The lines you return must be all those in the data that hold the string "worn".
----
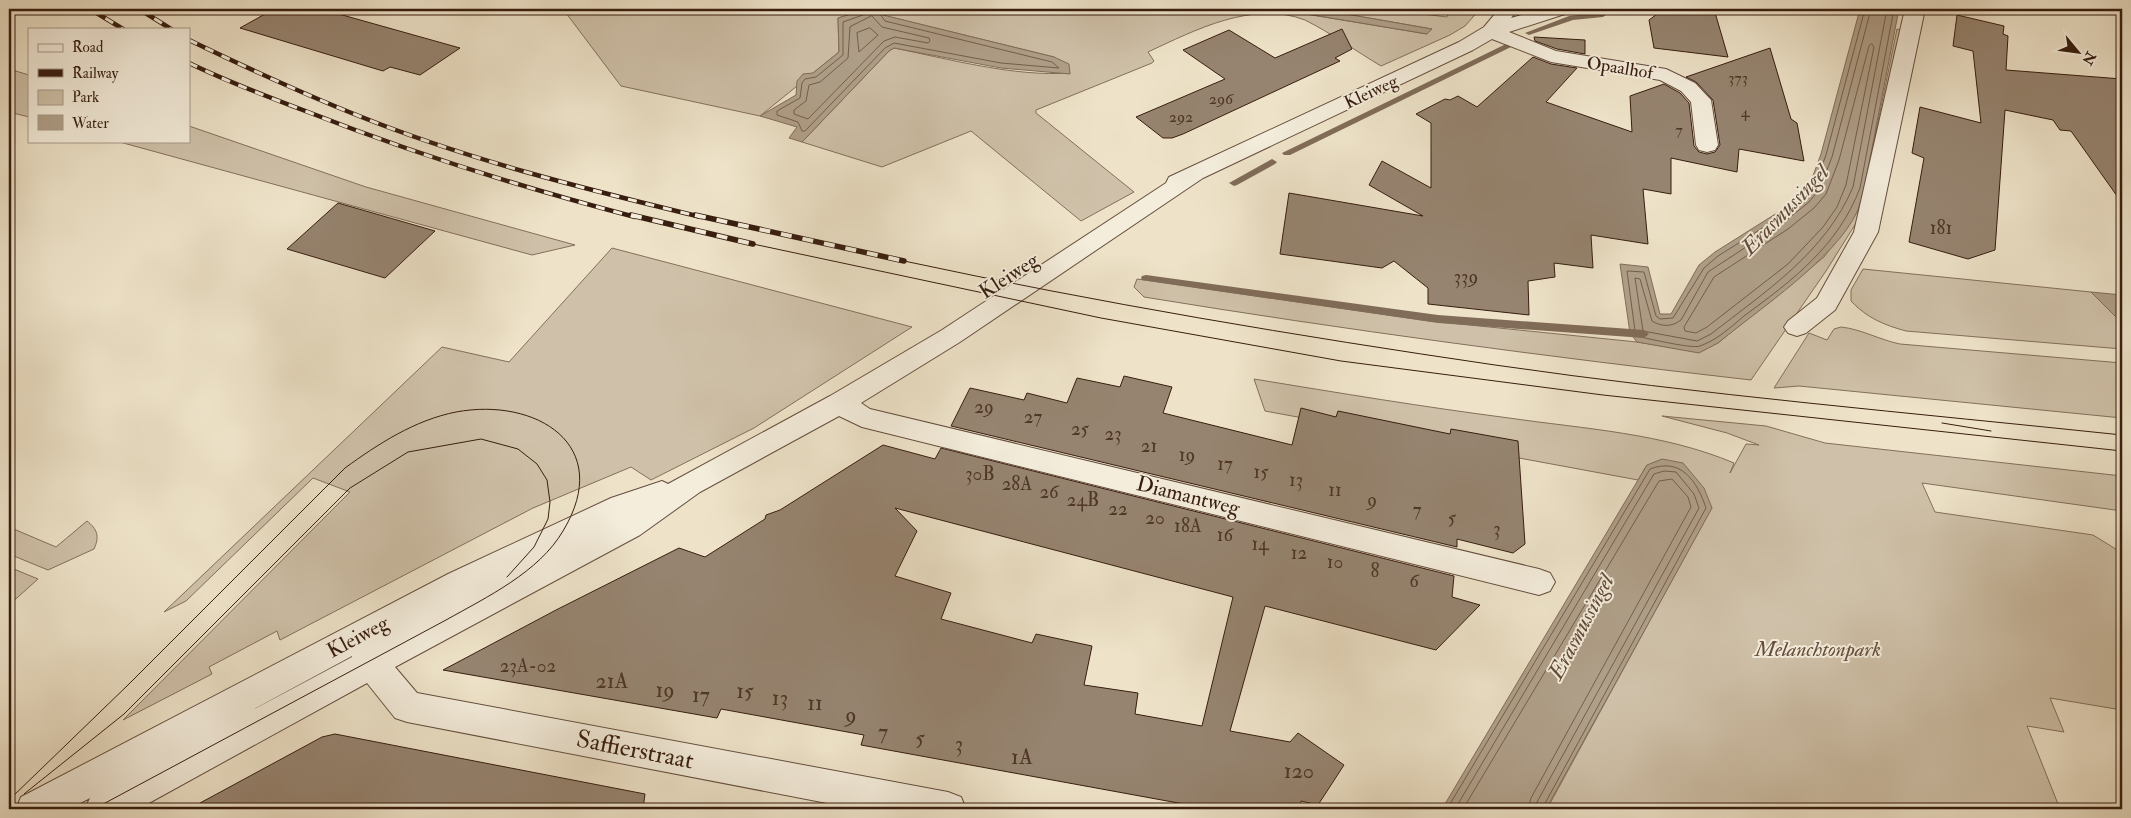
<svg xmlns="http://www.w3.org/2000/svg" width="2131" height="818" font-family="'IM FELL Double Pica',serif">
<rect width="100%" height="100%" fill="#eee3c9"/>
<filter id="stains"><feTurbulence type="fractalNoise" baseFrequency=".004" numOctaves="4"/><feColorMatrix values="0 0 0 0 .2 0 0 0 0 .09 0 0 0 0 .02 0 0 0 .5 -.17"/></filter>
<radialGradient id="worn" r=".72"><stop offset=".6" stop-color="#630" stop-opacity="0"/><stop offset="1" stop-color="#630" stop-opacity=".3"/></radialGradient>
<path fill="#cfc1a9" stroke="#836f5c" d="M563 9H868L838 18 839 52 760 116 621 86Z
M905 9H1275L1427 34 1432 29 1317 9H1383L1447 17 1449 9H1480L1465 26 1450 35 1381 66C1356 51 1331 33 1305 20 1253 0 1195 30 1148 52L1154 61 1152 63 1036 110V113L1134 192 1081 221 971 131 882 167 802 142 889 51 894 48C949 59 1014 77 1070 73L1054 57 882 15Z
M1897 29 1902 30 1863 212 1826 271 1751 380C1548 357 1346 330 1144 297L1134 287 1137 279 1430 321 1637 342 1699 352 1718 343 1824 257 1857 212 1864 189Z
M9 69 29 75V117L9 112Z
M189 126 366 187 575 245 532 255 116 141H189Z
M612 248 912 327 754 428 651 480 631 467 533 508 280 640 277 631 209 667 212 674 123 720 350 492 313 478 186 601 164 612 442 347 509 362Z
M1863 269 2091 292 2122 323V349L1906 331C1884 325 1867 318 1851 301V290Z
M1841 327C1861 329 1880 340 1900 344L2122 363V418L1799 386 1774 388 1809 333 1827 340 1834 329Z
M1254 379C1339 393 1424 407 1509 418 1585 429 1663 433 1734 463L1730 473 1746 444 1759 445 1727 433 1662 416 1766 426 1825 443 2122 476V511L1922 483 1935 512 2093 535 2119 551 2122 557V710L2050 698 2064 732 2027 726 2060 809H1547L1712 507 1647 465 1638 480 1265 411Z
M87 521C97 529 100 536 94 549L48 570 9 554V527L56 547Z
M9 567 38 579 9 605Z"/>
<path fill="#b0a08a" stroke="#806c59" d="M868 9H905L883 15 1054 57 1069 64 1070 74 1001 68 894 48 889 51 802 142 789 138 797 127 760 116 796 95 797 81 803 74 813 73 839 52 838 18Z
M1277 9H1317L1432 29 1427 34Z
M1860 9H1899L1864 189C1862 197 1860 205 1857 212 1835 259 1759 309 1718 343L1699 353 1637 342 1630 333 1620 264 1648 267 1660 314H1671L1699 265 1715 252 1777 213 1802 194 1810 184 1821 154Z
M2091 292 2122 295V323Z
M1662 459 1683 463 1704 488 1712 508 1546 809H1442L1647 465Z"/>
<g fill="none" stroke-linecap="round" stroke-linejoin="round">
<path stroke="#745e4c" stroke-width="1" d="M866 9 863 15 843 22V55L816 77 805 79 802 83 800 98 777 111V115L798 122 802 131H805L885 48 894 43 1001 63 1059 68 1052 62 885 21 880 14 886 9
M1865 9 1826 155 1814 187 1780 217 1718 256 1704 268 1673 318 1660 319 1656 316 1644 272 1627 271 1635 331 1640 337C1651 339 1692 349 1700 346 1717 340 1731 327 1744 316 1793 280 1838 246 1860 188L1894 9
M1871 9 1832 157 1819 190 1809 202 1784 222 1708 272 1681 320C1672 327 1662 327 1652 321L1640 279 1635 278 1643 331 1697 341 1711 334C1766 291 1825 253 1853 187L1887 9
M872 16 882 27 929 38 930 41 928 43 895 37 884 41 808 119 794 114V110L806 101 809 85 820 82 848 58 850 27Z
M870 28 878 35 859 52 857 33Z
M1872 44 1874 47 1846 185 1837 207 1823 227 1788 264 1707 327 1696 333 1685 331 1684 327 1714 277 1788 229 1814 208 1826 194 1839 160 1869 46Z
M1447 809 1650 469C1681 457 1697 481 1706 508L1542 809
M1455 809 1654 474 1664 471 1676 472 1694 494 1699 508 1537 802 1536 809
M1463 809 1659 481 1672 479 1688 497 1691 507 1531 798 1528 809"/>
<path fill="#806c59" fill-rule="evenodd" d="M1605 9H1614L1603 17 1573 20 1529 35 1525 33 1569 16 1598 13Z
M1506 44 1513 46 1290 155H1284L1282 153Z
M1272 159 1277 162 1275 164 1237 185 1234 186 1229 183Z
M1146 275 1438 315 1644 330 1649 334 1644 338 1438 323 1142 280 1141 278 1142 276Z"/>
</g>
<path fill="#968470" stroke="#371d0f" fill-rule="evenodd" d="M274 9H321L460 48 420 75 390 67 383 71 240 28Z
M1664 9H1714L1728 57 1654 48 1649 20Z
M1957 15 2004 26 2003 34 2008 36 2006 70 2122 79V203L2071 131 2060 130 2053 120 2005 110 1995 250 1968 259 1909 242 1924 158 1912 153 1920 107 1981 123 1973 51 1953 46Z
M1342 29 1352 49 1335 58 1340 61 1183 134 1172 138H1163L1136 117 1225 79 1183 50 1229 30 1275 58Z
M1534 37 1585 40V54L1557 49 1535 41Z
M1770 48 1791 119 1797 123 1804 161 1739 149 1737 172 1671 158V194L1643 189 1648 244 1591 235 1593 268 1554 263 1555 277 1528 281 1529 315 1428 304V288L1394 261 1382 268 1280 254 1289 193 1423 216 1369 185 1382 161 1431 188V123L1416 114 1445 99 1450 100 1458 96 1477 107 1533 57 1551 64 1577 68 1546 102 1632 132 1630 96 1664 84 1680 93 1689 103 1694 146 1699 152 1707 154 1715 152 1720 145 1713 100 1696 82 1686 77Z
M338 203 435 231 385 278 287 249Z
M1124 376 1172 387 1163 413 1292 445 1301 408 1336 417 1338 411 1450 434 1451 429 1518 441 1525 544 1513 553 1457 539V547L951 426 970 388 1024 400 1027 393 1067 403 1077 378 1120 387Z
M883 445 935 459 941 448 1454 576 1452 597 1480 605 1436 650 1265 606 1230 731 1290 742 1298 733 1344 765 1318 805 1301 801 1300 809H1211L861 745 864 735 721 709 717 718 443 670 556 610 679 548 705 557 765 519 766 515 780 510ZM895 508 1233 597 1202 726 1135 714 1138 693 1084 685 1092 646 1036 634 1032 643 941 619 951 593 895 576 917 531Z
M335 734 645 794 643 809H189L322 737Z"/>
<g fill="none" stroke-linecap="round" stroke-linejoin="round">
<g stroke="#654e3e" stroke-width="2">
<path id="minor" d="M1499 9H1518L1511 18 1542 9H1570L1568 13 1509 32 1556 51 1666 69 1695 83 1711 100 1718 145 1715 150 1707 152 1699 150 1696 145 1691 102 1681 91 1660 80 1551 62 1492 39 1473 50 1203 178 960 342 861 403 870 409 1539 569 1550 573 1555 582 1550 591 1539 595 862 427 839 416 700 492 640 535 395 667 417 693 948 792 961 797 966 809H858L407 722 395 718 367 683 138 809H85L90 798 69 809H16L21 797 448 574 611 498 662 481 668 484 830 396 942 330 1166 183 1169 177 1459 42 1484 27ZM352 656V657L243 715Z
M1905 9H1925L1878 232 1835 310 1806 333 1797 336 1788 333 1784 327 1788 321 1817 298 1854 232Z"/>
</g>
<use href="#minor" fill="#f4eddc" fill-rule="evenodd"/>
<path stroke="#371d0f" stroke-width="1" d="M753 244 1101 318 1341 361 1603 395 2122 451
M904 261C1100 303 1297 336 1495 365 1703 395 1913 413 2122 435
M1942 423 1991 431
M24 794 124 714 350 488 408 452 481 439 518 449 537 464 547 480 550 502 548 519 534 547 507 577
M9 800 129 684 345 468C378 444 415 420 456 412 536 397 615 445 563 531 539 572 487 597 446 620L94 809"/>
<g stroke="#371d0f" stroke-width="4.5">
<path id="rail-far1" d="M90 9 123 29
M139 9 171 29
M189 40C245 67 301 93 359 116 469 160 585 189 701 217
M189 63C228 82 268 97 308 112 415 154 524 188 635 217"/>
</g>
<g stroke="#371d0f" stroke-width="5.5">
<path id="rail" d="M631 215 753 244
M695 215 904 261"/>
</g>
<use href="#rail-far1" stroke="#f4eddc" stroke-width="3" stroke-dasharray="9" stroke-linecap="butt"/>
<use href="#rail" stroke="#f4eddc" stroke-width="4" stroke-dasharray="11" stroke-linecap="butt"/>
</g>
<g text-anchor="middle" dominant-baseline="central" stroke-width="4" stroke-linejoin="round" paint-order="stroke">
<g font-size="16" fill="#4f3727">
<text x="1738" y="78">373</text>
<text x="1221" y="99">296</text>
<text x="1745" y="112">4</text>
<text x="1181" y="117">292</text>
<text x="1679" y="130">7</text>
</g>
<g font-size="18" fill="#371d0f" stroke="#f4eddc">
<text transform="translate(1620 68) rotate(9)">Opaalhof</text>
<text transform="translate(1371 92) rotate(-25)">Kleiweg</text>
</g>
<g font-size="19" fill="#4f3727">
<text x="1941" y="228">181</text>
<text x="1466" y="277">339</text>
<text x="984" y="407">29</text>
<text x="1033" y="417">27</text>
<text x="1080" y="429">25</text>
<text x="1113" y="434">23</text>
<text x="1149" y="446">21</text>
<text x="1187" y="455">19</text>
<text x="1225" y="464">17</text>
<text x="1261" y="472">15</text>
<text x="980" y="474">30B</text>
<text x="1296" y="480">13</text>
<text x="1017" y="484">28A</text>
<text x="1335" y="490">11</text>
<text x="1049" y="492">26</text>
<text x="1083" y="500">24B</text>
<text x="1372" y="500">9</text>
<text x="1118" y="509">22</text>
<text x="1417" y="510">7</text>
<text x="1155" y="518">20</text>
<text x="1452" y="518">5</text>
<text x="1188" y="526">18A</text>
<text x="1497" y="529">3</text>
<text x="1225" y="535">16</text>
<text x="1260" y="544">14</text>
<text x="1299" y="553">12</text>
<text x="1335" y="562">10</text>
<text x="1375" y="571">8</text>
<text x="1414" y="581">6</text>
<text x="528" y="666">23A-02</text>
</g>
<g font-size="21" fill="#371d0f" stroke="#f4eddc">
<text transform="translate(1009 276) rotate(-33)">Kleiweg</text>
<text transform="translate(1188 496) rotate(14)">Diamantweg</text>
<text transform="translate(358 637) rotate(-28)">Kleiweg</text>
</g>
<g font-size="21" font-style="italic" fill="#654e3d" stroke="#f4eddc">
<text x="1818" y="649">Melanchtonpark</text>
</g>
<g font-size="22" font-style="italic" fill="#614b3a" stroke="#f4eddc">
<text transform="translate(1785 210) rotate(-46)">Erasmussingel</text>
<text transform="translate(1581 627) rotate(-62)">Erasmussingel</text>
</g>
<g font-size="22" fill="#4f3727">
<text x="612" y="681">21A</text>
<text x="665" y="690">19</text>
<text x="745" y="691">15</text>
<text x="701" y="695">17</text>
<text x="780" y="698">13</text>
<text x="815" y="703">11</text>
<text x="851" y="715">9</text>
<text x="883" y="732">7</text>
<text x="920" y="738">5</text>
<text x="959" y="744">3</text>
<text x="1022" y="757">1A</text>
<text x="1299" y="771">120</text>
</g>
<g font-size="25" fill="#371d0f" stroke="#f4eddc">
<text transform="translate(635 750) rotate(11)">Saffierstraat</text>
</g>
</g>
<rect width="2131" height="818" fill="none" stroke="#eee3c9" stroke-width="30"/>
<rect x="10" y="10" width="2111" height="798" fill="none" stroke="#371d0f" stroke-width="2.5"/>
<rect x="15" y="15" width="2101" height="788" fill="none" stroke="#371d0f"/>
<rect x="28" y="28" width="162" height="115" fill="#f4eddc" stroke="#a89a8a"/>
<rect x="38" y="44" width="25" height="8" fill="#f4eddc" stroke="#a89a8a"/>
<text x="72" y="52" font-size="15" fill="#371d0f">Road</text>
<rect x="38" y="69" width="25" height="8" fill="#371d0f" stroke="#a89a8a"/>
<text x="72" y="78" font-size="15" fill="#371d0f">Railway</text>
<rect x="38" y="90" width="25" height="15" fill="#cfc1a9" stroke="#a89a8a"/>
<text x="72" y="102" font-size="15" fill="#371d0f">Park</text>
<rect x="38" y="115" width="25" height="15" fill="#b0a08a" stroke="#a89a8a"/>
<text x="72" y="128" font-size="15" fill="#371d0f">Water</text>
<g transform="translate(2078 52) rotate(119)" stroke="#f4eddc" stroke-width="4" paint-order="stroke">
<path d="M0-4L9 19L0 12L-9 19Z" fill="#371d0f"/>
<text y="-8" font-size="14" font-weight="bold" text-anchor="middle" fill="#371d0f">N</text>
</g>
<rect width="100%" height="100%" filter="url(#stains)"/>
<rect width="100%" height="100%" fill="url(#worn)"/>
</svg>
----
▸ **TASK RESPONSE**:
<radialGradient id="worn" r=".72"><stop offset=".6" stop-color="#630" stop-opacity="0"/><stop offset="1" stop-color="#630" stop-opacity=".3"/></radialGradient>
<rect width="100%" height="100%" fill="url(#worn)"/>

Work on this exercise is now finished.